Bukan karena tubuh Odet yang sangat berat atau besar, tapi tenaga Seda yang memang sudah berkurang banyak. Dirinya tak sekuat saat masih muda, apalagi memiliki Odetta juga bukan diusia dua puluhan akhir, melainkan hampir usia empat puluh. 

Odet dibaringkan di sofa bed karena tak mungkin Bima membawa Odet naik ke kamarnya. Sekuat-kuatnya Bima, pasti nantinya malah menimbulkan masalah jika menggendong Odet yang tidur untuk ke kamarnya yang ada di lantai dua. 

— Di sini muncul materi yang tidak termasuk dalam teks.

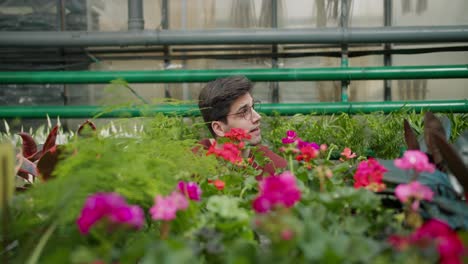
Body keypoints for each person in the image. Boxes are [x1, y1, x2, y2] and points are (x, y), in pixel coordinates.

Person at [197, 75, 287, 176]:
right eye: (243, 111)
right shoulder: (190, 164)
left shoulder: (276, 168)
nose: (257, 117)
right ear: (219, 128)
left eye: (253, 107)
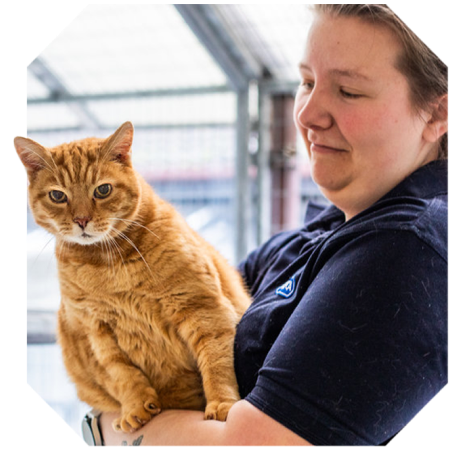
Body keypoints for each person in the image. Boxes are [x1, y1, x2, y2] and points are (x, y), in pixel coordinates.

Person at [91, 5, 449, 447]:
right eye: (307, 82)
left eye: (348, 91)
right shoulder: (311, 237)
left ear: (437, 114)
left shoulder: (408, 251)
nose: (308, 113)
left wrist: (106, 425)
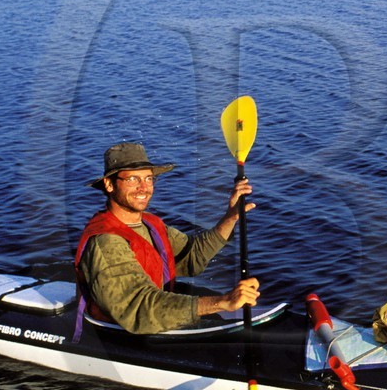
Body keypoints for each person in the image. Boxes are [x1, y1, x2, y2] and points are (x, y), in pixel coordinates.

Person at [74, 141, 260, 334]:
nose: (143, 188)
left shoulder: (150, 224)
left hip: (153, 318)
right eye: (132, 179)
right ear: (109, 184)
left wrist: (230, 218)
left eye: (148, 178)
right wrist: (222, 302)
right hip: (122, 334)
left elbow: (192, 257)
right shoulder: (105, 241)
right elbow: (138, 307)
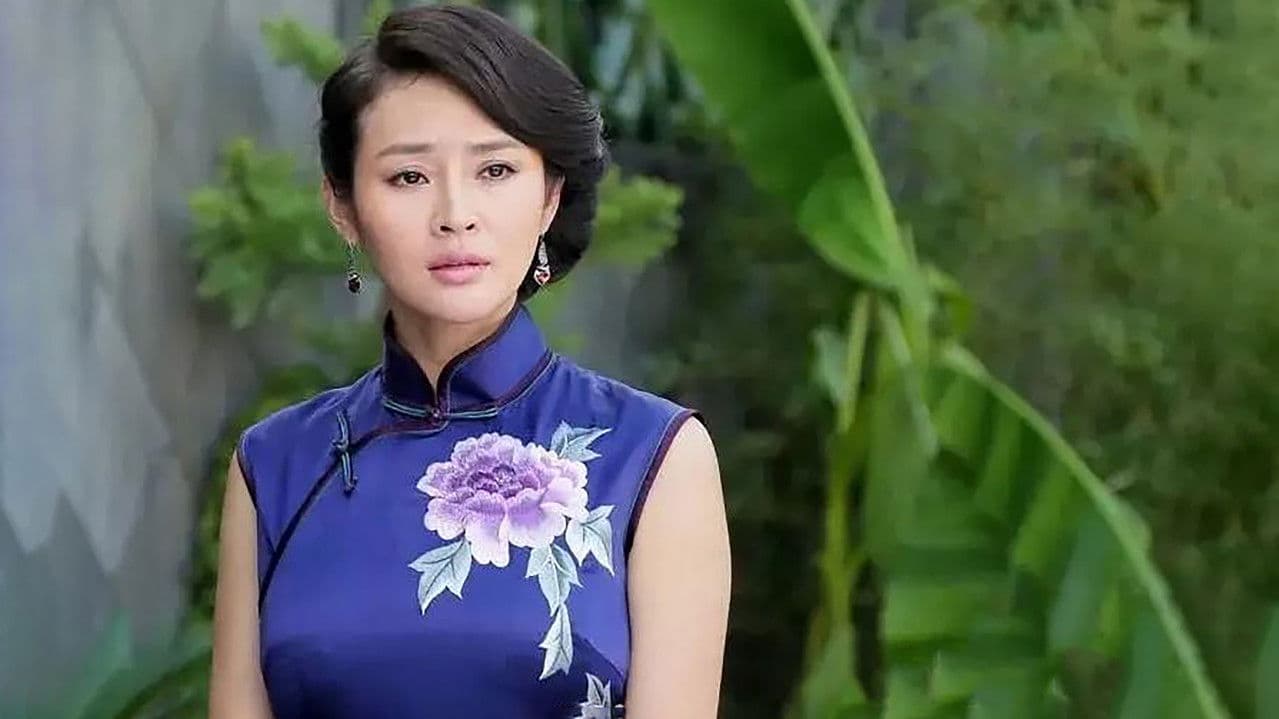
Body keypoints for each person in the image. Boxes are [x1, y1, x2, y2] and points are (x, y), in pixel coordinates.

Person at [207, 5, 731, 718]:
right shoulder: (276, 465)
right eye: (408, 177)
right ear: (343, 206)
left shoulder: (652, 455)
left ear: (549, 198)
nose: (456, 213)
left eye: (495, 169)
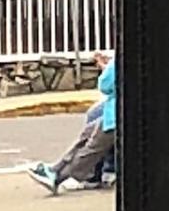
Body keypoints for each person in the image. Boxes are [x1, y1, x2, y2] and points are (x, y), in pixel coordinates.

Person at [30, 52, 116, 194]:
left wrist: (106, 68)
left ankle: (58, 177)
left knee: (91, 149)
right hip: (111, 112)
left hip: (114, 114)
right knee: (87, 134)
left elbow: (105, 85)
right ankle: (55, 169)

"Saya kira Om bakalan pulang lebih lama." Bima mengajak bicara Seda yang diambilkan minum oleh istrinya. 

"Pengen pulang aja. Kayak ada yang ngarepin pulang soalnya, beneran aja kalian ada di sini."

Odessa mencibir dengan jelas. "Bilang aja kalo kangen rumah!"

Bima tersenyum melihat interaksi keduanya. Seda itu sudah seperti sosok ayahnya, Bima sangat menghormati pria itu karena Bima sudah kehilangan sosok ayah kandungnya. 

"Om, karena masalah antara Om dan Odet sepertinya sudah teratasi. Saya bakalan bawa mama untuk melamar secara resmi dalam waktu dekat. Gimana tanggapan, Om?" tanya Bima langsung pada poin utama.

Seda menganggukan kepala. "Sudah kamu bicarakan dengan Odet?"

"Sudah, Om. Odet mau menikah dengan saya, dia sudah putus dari Anggada Prabu."

"Kalau begitu nggak ada masalah lagi. Om yakin kalian juga udah kebelet nikah. Daripada makin melakukan hal yang aneh-aneh, lebih baik menikah, kan? Saya setuju, Bimaskara."

Akhirnya. Bima tidak akan menunda lagi, dia akan segera melamar Odet dan menikahi perempuan itu.